Depuis 1774, le libre commerce des armes de guerre a été défendu en France. Un décret de Bonaparte, du 28 mars 1815, prescrivait aux citoyens de faire la déclaration de leurs armes de guerre et de les remettre à leur

mairie, en statuant que les armes seraient rachetées selon un tarif déterminé. Une ordonnance du roi, du 24 juillet 1816, ajoutait au décret la peine d'emprisonnement, en cas de contravention; peine illégale, car elle ne pouvait être établie que par une loi; elle est devenue légitime en passant de l'ordonnance dans la loi de 1834. Cette dernière suppose que le décret et l'ordonnance sur la remise des armes de guerre à la mairie ont dû être exécutés; à ses yeux, la contravention existe donc par le fait actuel de la détention; mais, tant que la contravention n'est pas constatée, les citoyens sont admis à faire leur déclaration.

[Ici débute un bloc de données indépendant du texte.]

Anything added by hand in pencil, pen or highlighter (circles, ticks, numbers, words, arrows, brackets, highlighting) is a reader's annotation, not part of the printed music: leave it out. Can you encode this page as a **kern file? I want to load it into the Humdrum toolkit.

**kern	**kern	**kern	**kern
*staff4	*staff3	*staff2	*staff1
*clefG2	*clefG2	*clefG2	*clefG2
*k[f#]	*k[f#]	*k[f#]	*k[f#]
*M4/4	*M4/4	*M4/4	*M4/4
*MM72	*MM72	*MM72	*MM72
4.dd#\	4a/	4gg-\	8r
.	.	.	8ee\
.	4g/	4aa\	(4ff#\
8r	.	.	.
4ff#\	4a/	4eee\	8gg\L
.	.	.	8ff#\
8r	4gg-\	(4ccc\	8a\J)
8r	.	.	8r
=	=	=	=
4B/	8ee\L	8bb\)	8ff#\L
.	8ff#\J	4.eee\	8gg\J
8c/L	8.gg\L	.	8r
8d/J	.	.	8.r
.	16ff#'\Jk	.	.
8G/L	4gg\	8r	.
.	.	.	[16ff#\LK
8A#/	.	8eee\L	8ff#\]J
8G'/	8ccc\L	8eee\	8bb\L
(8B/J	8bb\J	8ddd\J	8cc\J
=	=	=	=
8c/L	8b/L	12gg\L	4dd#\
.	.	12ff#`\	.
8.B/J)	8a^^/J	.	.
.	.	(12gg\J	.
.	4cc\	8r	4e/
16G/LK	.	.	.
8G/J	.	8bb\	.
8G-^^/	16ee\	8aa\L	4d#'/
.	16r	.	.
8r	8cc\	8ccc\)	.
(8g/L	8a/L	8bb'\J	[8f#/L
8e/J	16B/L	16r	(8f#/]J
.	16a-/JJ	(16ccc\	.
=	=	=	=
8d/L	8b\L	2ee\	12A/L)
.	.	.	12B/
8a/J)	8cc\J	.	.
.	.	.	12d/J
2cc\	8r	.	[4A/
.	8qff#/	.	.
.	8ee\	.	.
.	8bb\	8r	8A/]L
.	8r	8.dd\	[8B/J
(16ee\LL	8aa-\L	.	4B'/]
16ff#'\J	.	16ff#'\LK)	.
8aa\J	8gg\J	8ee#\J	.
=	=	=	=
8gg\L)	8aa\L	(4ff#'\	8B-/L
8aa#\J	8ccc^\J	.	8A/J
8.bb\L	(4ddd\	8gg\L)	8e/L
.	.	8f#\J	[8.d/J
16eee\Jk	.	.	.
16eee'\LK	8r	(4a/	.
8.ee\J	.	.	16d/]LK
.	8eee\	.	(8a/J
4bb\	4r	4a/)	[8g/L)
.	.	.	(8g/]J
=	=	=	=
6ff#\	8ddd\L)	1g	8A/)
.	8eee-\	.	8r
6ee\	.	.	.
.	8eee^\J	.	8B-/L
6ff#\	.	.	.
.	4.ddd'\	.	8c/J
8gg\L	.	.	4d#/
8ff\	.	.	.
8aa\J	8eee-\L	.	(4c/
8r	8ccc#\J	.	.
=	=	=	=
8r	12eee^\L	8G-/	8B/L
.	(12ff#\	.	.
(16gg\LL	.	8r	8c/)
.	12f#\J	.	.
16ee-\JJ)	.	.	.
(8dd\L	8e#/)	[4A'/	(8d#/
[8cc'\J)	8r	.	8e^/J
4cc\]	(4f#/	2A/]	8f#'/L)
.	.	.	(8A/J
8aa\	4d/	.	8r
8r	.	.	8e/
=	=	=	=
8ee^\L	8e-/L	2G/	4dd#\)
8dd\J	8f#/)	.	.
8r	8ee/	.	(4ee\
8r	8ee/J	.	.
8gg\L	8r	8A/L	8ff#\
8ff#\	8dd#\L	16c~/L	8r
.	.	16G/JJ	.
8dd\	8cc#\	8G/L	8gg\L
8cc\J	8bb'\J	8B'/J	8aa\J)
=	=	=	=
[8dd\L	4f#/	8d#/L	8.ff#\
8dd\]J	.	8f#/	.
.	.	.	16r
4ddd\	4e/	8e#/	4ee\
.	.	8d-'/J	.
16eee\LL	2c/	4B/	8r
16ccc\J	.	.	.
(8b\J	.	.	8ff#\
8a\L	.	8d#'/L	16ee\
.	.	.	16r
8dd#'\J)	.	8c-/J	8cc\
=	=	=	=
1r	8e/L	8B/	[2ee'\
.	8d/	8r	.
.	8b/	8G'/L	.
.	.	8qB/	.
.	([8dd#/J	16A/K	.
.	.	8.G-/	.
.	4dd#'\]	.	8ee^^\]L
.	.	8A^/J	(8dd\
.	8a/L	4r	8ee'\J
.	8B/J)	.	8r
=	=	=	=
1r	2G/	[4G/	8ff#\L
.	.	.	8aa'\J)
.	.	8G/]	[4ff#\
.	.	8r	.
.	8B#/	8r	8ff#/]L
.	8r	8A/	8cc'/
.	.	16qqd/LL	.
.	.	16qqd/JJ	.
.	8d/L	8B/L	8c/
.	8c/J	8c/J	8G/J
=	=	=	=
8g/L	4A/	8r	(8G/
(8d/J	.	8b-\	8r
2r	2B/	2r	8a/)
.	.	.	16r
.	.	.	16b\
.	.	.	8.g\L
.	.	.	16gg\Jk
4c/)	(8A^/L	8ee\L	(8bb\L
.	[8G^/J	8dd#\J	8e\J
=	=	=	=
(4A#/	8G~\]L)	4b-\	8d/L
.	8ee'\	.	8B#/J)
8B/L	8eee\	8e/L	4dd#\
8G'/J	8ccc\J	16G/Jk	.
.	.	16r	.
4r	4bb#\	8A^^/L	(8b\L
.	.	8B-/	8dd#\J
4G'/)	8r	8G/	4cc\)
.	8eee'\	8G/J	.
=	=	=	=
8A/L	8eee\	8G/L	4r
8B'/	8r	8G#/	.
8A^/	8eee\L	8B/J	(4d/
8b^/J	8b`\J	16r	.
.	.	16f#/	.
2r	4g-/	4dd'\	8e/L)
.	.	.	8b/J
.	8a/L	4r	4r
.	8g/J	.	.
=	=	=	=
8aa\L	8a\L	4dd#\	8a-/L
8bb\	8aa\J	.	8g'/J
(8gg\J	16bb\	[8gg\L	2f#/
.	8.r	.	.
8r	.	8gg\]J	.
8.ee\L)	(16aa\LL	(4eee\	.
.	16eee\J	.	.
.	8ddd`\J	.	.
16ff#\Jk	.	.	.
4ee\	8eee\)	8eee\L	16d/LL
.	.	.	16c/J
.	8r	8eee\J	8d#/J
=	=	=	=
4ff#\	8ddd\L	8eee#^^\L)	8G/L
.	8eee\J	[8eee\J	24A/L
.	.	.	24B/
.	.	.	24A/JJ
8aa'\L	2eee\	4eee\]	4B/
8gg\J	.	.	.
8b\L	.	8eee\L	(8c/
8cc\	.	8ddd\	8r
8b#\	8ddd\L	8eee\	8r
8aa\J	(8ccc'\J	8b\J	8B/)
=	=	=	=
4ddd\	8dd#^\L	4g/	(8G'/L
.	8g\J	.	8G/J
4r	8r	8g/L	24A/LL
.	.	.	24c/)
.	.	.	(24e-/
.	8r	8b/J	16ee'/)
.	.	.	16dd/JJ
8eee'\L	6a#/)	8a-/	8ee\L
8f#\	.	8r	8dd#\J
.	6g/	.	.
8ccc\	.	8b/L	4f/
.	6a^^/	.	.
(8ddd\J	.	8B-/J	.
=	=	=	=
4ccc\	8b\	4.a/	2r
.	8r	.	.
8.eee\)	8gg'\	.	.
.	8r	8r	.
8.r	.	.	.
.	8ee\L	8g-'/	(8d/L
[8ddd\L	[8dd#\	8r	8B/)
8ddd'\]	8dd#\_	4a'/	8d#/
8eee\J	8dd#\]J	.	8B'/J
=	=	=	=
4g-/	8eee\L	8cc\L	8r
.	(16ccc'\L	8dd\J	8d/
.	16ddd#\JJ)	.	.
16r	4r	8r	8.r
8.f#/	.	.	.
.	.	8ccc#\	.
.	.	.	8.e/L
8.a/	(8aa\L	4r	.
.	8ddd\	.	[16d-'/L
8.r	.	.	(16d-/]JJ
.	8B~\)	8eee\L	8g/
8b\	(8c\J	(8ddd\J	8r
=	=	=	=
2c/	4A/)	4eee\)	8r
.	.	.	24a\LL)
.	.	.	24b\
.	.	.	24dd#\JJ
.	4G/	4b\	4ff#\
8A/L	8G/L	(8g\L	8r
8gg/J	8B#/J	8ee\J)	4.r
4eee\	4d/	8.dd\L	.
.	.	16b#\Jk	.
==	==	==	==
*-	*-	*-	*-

La loi qui veut enlever les armes à ceux qui pourraient en user contre l'autorité entraîne comme conséquence les visites domiciliaires, sur mandats de recherches. Au surplus, le décret de 1815, sur l'obligation du rachat des armes déclarées, n'est point abrogé ; la discussion l'a prouvé; le rapporteur (M. Dumont) a dit : « Je demande que nous « restions dans les termes où nous sommes, c'est-à-dire « que nous laissions la prohibition dans la loi, et le mode «< de rachat, qui est d'administration, dans l'ordonnance, » Les armes de commerce ne tombent sous la prohibition de la loi que lorsqu'elles forment dépôt [art. 3]; et quant à la profession d'armurier, elle peut être exercée sans autorisation préalable; seulement des formalités de précaution soumettent les ateliers à la surveillance des maires. Ces formalités sont prescrites par un règlement du 14 décembre 1810.

IV. Loi sur les attroupemens. -10 avril 1831. L'Assemblée constituante, si jalouse de la liberté des citoyens, avait fait la loi martiale pour lutter contre l'émeute (1); elle avait de plus décrété, par la loi du 26 juillet 1791, les formes solennelles dans lesquelles devaient avoir lieu la réquisition et l'emploi de la force publique contre les attroupemens. La loi martiale fut abolie en 93 (2), Mais le décret de 91 est encore en vigueur; la discussion de la loi de 1834 lui a laissé sa plénitude d'application : le projet avait

(1) Décr. 21 oct. 1789. (2) Décr. 23 juin 1793.